Risk managers are looking at everything from the perspective of how they can protect the business from a risk transfer standpoint, he said, while IT is protecting itself from an IT standpoint. However, COVID has only complicated matters from a financial viewpoint as the decreases in revenues around the world have seen budgets drop.
Firms are, therefore, facing a perfect storm of rising cyber risk meeting rising cyber insurance costs meeting decreasing risk budgets. Warszona highlighted that in recent months, as he and his team have seen the market change, they have dedicated themselves to building a powerful overview of the entire market through industry conversations that allow them to pinpoint exactly where they can provide support to their clients and partners.

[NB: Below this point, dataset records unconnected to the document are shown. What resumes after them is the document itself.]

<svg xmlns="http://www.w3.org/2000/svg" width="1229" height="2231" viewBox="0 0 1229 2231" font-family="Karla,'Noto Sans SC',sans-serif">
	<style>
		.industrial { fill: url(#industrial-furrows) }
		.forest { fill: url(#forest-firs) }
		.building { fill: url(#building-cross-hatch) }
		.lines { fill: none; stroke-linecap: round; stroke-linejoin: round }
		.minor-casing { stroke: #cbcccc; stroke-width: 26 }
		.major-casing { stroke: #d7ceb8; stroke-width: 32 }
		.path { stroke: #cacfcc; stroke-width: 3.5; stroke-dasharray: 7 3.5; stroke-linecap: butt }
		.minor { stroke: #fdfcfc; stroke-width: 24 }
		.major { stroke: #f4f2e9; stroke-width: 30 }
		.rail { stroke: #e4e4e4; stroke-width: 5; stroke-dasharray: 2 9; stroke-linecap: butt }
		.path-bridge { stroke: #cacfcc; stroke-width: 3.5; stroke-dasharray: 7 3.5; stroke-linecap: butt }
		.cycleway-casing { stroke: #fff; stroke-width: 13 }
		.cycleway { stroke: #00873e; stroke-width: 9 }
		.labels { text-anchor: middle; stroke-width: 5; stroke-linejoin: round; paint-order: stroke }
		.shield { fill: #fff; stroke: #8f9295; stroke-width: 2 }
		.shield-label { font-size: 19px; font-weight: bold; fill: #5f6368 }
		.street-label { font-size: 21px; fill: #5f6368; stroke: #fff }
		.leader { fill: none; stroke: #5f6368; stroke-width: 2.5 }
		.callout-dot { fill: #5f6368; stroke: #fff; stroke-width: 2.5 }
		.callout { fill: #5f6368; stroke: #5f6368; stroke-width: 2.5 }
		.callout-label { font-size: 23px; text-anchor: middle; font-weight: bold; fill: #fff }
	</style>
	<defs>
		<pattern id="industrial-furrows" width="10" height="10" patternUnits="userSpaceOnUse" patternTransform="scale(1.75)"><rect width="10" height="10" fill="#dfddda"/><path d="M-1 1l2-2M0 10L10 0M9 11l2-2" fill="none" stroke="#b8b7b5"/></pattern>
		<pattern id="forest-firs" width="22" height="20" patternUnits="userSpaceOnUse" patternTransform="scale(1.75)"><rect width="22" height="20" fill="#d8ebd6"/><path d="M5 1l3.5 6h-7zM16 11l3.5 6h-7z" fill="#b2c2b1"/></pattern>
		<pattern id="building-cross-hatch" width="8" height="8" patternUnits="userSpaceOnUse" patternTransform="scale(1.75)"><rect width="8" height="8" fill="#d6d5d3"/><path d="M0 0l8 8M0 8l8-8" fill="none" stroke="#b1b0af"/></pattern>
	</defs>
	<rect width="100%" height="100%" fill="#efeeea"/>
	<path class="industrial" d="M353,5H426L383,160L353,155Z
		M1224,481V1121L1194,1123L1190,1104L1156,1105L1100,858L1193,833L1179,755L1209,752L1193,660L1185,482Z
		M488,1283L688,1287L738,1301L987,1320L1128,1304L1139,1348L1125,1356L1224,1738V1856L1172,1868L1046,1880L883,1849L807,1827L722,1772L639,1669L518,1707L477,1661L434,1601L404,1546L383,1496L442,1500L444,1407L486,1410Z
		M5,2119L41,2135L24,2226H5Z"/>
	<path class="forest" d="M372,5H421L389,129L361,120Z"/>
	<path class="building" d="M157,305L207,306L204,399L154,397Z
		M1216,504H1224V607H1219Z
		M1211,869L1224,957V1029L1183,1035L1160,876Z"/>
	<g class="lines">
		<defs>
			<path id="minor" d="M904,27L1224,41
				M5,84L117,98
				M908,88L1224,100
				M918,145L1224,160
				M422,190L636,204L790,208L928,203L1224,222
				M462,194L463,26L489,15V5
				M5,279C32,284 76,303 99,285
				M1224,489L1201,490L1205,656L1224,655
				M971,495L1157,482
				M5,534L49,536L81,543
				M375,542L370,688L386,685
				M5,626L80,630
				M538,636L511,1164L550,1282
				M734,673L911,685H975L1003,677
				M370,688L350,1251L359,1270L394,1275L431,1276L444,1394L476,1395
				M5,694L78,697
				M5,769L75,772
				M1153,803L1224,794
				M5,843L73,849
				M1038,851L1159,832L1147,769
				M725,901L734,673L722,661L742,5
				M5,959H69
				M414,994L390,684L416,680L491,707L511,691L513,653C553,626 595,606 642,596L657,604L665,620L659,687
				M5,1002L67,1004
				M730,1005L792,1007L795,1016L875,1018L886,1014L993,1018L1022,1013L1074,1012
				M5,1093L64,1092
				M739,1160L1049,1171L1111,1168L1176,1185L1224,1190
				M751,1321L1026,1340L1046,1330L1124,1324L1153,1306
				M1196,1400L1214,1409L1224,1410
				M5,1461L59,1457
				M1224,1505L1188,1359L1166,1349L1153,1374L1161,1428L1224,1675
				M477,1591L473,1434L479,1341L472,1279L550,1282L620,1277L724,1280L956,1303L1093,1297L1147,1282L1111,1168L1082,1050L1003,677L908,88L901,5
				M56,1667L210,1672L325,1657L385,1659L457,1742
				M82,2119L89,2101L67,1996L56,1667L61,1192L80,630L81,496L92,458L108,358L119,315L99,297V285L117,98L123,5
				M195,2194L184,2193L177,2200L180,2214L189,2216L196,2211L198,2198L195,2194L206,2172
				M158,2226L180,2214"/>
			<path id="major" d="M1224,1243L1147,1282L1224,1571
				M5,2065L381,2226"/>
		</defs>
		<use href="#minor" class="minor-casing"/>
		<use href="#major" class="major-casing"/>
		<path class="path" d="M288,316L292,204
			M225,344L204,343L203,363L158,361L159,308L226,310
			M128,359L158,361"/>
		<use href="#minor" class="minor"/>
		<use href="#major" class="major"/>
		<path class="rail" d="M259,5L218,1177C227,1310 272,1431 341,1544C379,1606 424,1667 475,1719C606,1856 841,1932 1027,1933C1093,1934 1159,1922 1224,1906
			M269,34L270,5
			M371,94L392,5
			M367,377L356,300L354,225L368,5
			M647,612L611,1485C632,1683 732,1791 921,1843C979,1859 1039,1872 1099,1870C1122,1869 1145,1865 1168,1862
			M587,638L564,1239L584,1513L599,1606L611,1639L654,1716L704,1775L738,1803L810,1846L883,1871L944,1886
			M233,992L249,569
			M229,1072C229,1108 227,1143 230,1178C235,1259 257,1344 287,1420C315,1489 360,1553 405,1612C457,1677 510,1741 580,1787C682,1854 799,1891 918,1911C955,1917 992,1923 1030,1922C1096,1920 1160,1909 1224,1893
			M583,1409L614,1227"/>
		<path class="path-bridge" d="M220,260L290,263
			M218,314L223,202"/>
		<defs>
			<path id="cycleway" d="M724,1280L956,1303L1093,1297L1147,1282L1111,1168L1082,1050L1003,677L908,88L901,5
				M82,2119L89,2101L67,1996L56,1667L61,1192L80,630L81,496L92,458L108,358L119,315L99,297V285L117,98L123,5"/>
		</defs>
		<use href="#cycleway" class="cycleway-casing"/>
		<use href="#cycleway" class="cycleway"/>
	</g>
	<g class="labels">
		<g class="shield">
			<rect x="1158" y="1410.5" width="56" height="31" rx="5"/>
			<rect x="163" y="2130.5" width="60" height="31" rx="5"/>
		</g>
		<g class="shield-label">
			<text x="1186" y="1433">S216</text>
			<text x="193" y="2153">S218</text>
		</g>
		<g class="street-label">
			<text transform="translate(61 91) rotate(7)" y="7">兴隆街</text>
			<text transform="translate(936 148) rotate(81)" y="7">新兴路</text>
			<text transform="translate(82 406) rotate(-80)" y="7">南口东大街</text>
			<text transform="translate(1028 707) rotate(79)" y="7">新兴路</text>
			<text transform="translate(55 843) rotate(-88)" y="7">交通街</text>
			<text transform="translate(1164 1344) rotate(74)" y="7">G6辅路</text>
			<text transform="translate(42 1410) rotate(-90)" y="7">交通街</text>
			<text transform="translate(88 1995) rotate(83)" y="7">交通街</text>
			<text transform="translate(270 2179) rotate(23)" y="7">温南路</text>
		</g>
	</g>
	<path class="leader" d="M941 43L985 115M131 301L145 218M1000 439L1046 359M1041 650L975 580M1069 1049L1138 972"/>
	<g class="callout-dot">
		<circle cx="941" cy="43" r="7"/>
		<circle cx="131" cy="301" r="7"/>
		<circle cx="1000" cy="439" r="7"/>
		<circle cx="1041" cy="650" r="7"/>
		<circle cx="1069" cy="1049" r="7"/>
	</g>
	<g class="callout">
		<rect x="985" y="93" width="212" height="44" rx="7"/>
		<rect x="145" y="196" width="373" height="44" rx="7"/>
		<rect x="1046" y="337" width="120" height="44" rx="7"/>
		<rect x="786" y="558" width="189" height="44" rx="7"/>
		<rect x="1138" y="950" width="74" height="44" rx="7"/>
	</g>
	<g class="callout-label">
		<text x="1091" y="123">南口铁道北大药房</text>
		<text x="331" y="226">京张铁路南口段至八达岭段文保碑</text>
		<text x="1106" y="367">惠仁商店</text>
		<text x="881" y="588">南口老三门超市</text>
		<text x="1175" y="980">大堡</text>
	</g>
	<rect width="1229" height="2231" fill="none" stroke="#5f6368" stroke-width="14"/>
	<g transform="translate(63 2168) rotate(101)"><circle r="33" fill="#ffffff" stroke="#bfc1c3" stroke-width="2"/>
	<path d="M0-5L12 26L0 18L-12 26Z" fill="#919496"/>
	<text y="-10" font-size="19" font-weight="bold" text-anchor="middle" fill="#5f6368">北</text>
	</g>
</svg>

On the flip side of the challenges facing insureds when it comes to cyber coverage, he noted that there is now increased recognition of the value of intangible assets among many businesses. From discussion with clients, it has become clear that there is a new understanding that something has to be done about cyber risk, he said.
“It’s not the mentality that was taken on about two years ago,” he said. “That’s not to say they weren’t doing things then but there wasn’t this big push because the expenditure on cyber insurance itself was not at the rate we’re seeing it now with some increases going above a 100% increase. There’s a heightened view from either the treasurer, the CFO, the financial director – whoever it might be – and then it gets attention.”
Warszona and his team are seeing IT now being more communicative with the risk management team, which improves visibility prior to the renewal period. However, he noted that a lot of the conversations he is having now are actually post-renewal as well and centre around what can be done for the next renewal, and how clients can not only have a better renewal period for their cyber insurance but also improve their cyber security.
“It’s great to hear that organisations are taking a proactive approach, not just saying, ‘OK, three months before the renewal, we get the submission, go out to markets, then we close the deal, and we’ll see you in nine months’. This is now year-round, quarter by quarter catch-ups, sometimes even month by month, to talk about what they could do differently, how we can advise them. That’s really where some of the tools and resources that we’re [focusing on] within our organisation are centred - we want to make them a better company versus just making them better insured.”